脱着がしやすくて入院療養には便利なのかもしれないけど、見た目はかなりさえない。
しかも、この故人の浴衣は自らの腐敗体液で汚れていたので、きれいなものに着せ替えたがる遺族の気持ちは充分に理解できるものだった。

「10~15分程度で終わるだろう」
そう思いながら畳の上に座り、私は、襖の向こうから聞こえる女性達の話し声に耳を傾けながら作業が終わるのを待った。

〝着衣の着せ替え〟と言っても、それが遺体となると簡単にはいかない。
遺体は、亡くなった直後から腐敗を進めていくことは前記したが、同時に外気温に合わせて体温が下がり、死後硬直が始まる。
しかも、寝たきりの姿勢で。
そんな遺体は、身を起こしてくれるわけでもなく、腕を曲げてくれるわけでもない。
手の指一本動かしてくれない。
そんな遺体の着衣を着せ替えることが簡単にはいかないことは、容易に想像してもらえることだろう。

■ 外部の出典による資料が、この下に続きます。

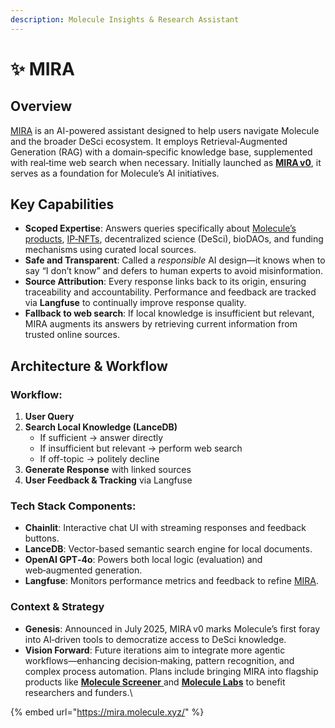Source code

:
```yaml
---
description: Molecule Insights & Research Assistant
---
```


# ✨ MIRA

## Overview

[MIRA](https://mira.molecule.xyz/) is an AI-powered assistant designed to help users navigate Molecule and the broader DeSci ecosystem. It employs Retrieval‑Augmented Generation (RAG) with a domain‑specific knowledge base, supplemented with real‑time web search when necessary. Initially launched as [**MIRA v0**](https://mira.molecule.xyz/), it serves as a foundation for Molecule’s AI initiatives.

## Key Capabilities

* **Scoped Expertise**: Answers queries specifically about [Molecule’s products](https://docs.molecule.to/documentation/~/revisions/8DP0sNZ6SasJY2Dd9V34/introduction/readme), [IP‑NFTs](https://docs.molecule.to/documentation/~/revisions/8DP0sNZ6SasJY2Dd9V34/ip-nfts/intro-to-ip-nft), decentralized science (DeSci), bioDAOs, and funding mechanisms using curated local sources.
* **Safe and Transparent**: Called a _responsible_ AI design—it knows when to say “I don’t know” and defers to human experts to avoid misinformation.
* **Source Attribution**: Every response links back to its origin, ensuring traceability and accountability. Performance and feedback are tracked via **Langfuse** to continually improve response quality.
* **Fallback to web search**: If local knowledge is insufficient but relevant, MIRA augments its answers by retrieving current information from trusted online sources.

## Architecture & Workflow

### **Workflow:**

1. **User Query**
2. **Search Local Knowledge (LanceDB)**&#x20;
   * If sufficient → answer directly
   * If insufficient but relevant → perform web search
   * If off-topic → politely decline
3. **Generate Response** with linked sources
4. **User Feedback & Tracking** via Langfuse

### **Tech Stack Components:**

* **Chainlit**: Interactive chat UI with streaming responses and feedback buttons.
* **LanceDB**: Vector-based semantic search engine for local documents.
* **OpenAI GPT‑4o**: Powers both local logic (evaluation) and web‑augmented generation.
* **Langfuse**: Monitors performance metrics and feedback to refine [MIRA](https://mira.molecule.xyz/).

### Context & Strategy

* **Genesis**: Announced in July 2025, MIRA v0 marks Molecule’s first foray into AI‑driven tools to democratize access to DeSci knowledge.
* **Vision Forward**: Future iterations aim to integrate more agentic workflows—enhancing decision‑making, pattern recognition, and complex process automation. Plans include bringing MIRA into flagship products like [**Molecule Screener** ](https://molecule.xyz/)and [**Molecule Labs**](https://docs.molecule.to/documentation/~/revisions/8DP0sNZ6SasJY2Dd9V34/molecule-labs/intro-to-molecule-labs) to benefit researchers and funders.\


{% embed url="https://mira.molecule.xyz/" %}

この遺族にとっても、やはり難しい作業のようで、襖の向こうから聞こえてくる話し声からは、女性達の作業が難航していることが想像された。
しかし、私は〝声を掛けられてもいないのにしゃしゃり出るのは、余計なお節介〟と判断して、黙って座ったままでいた。

結果的にその判断は正しかった。
当初、私が予想していた時間ははるかにオーバーしたけど、パジャマへの着せ替えを自分達の手だけでやれたことに遺族は満足そうだった。
そしてまた、きれいなパジャマ姿になった故人も、嬉しそうに微笑んでいるようにもみえた。

「きれいに着せ替えができてよかったですね」
「はい・・・」
「では、ドライアイスをあてさせていただきますね」
「・・・」
やはり、二人の女性は、故人の身体にドライアイスをあてることに強い抵抗感があるようで、私の言葉に返事もせず黙り込んでしまった。

愛する者の死は、どの段階で受容されるものなのだろう・・・。
それは、人それぞれに異なるものなのだろうが、少なくとも、その時点での遺族は故人の死を受け入れることを拒んでいた。

そのうち、女性は
「髪をとかしてあげたい」
「お化粧をしてあげたい」
「冷やすのは(ドライアイスをあてるのは)それからにして欲しい」
と言い始めた。

それを聞いた私は少々困惑。
いつまでも先延ばしにしても、遺体の腐敗が進むばかりで、故人が生き返るわけではない。
そして、遺体の腐敗は遺族が望むことでもないはず。
が、乗り掛かった舟・・・
「この娘さん達にとっては母親の死を受容するために必要なプロセスかもな・・・」
と考えて、女性の申し出を了承した。

すると、二人の女性は嬉しそうに化粧道具を持ってきて、故人の顔にメイクを始めた。
髪の毛に至っては、ブラシでとかすだけではなくドライヤーでブローまで・・・できなかった親孝行を果たすかのように丁寧に・丁寧に。
その姿は、無邪気に母親と遊ぶ子供のように、また母親に甘えている子供のようにも映った。
そしてまた、
「母親の死を受け入れたくない」
「別れが名残惜しくて仕方がない」
という心痛がストレートに伝わってきた。

「生まれ変わっても、またお父さんと結婚してね」
「そして、私達を産んでね」
「また同じ家族で、仲良くしようね」
私は、〝生まれ変わり〟等というものは信じてはいない。
だけど、楽しそうに話しす二人の女性と照れ臭そうに微笑んでいる男性を見ていると、〝ホントにそうなれたらいいね〟と、自然に思わされるのだった。

暖房を止めた部屋は、少しずつ肌寒くなっていたけど、そこには家族の温もりがあった。
その温もりは、冷酷な死をもあたたかいものに変えていく力がありそうに思えて、何となくホッとするものがあった。

「お待たせしてすいません」
部屋の隅で地蔵になっていた私に、男性は気を使ってくれた。
それでも、〝娘達には思い通りにさせてやりたい〟〝妻もそれを望んでいる〟といった男性の思いが伝わってきて、〝大丈夫!全然平気です〟という表情で頷く私だった。

それから、しばらくの時間が経過。
もともと正座は不得意ではないはずなのに、私の足はだいぶ痺れていた。
そんな中、次第に冷えて硬くなってくる故人を前にしては、否応なくその死を受け入れざるを得なかったのだろう、それまでは涙を流すような気配はまるでなかった三人は、急にシンミリと泣き始めた。

「ドライアイスをあてる前に、家族だけの時間をつくってあげた方がよさそうだな」
足の痺れを解すためもあり、私は一旦外に出て小休止することにした。

「あ~ぁ・・・また一人死んじゃったんだなぁ・・・」
玄関を出た私は、いつものように空を仰いで深呼吸。
外の空気は冷たかったけど、星空に向かってどこまでも澄んでいた。

そして、家の中から聞こえる家族の泣き声に、必然の死に向かいながらも奇跡的に生きている今を噛み締める私だった。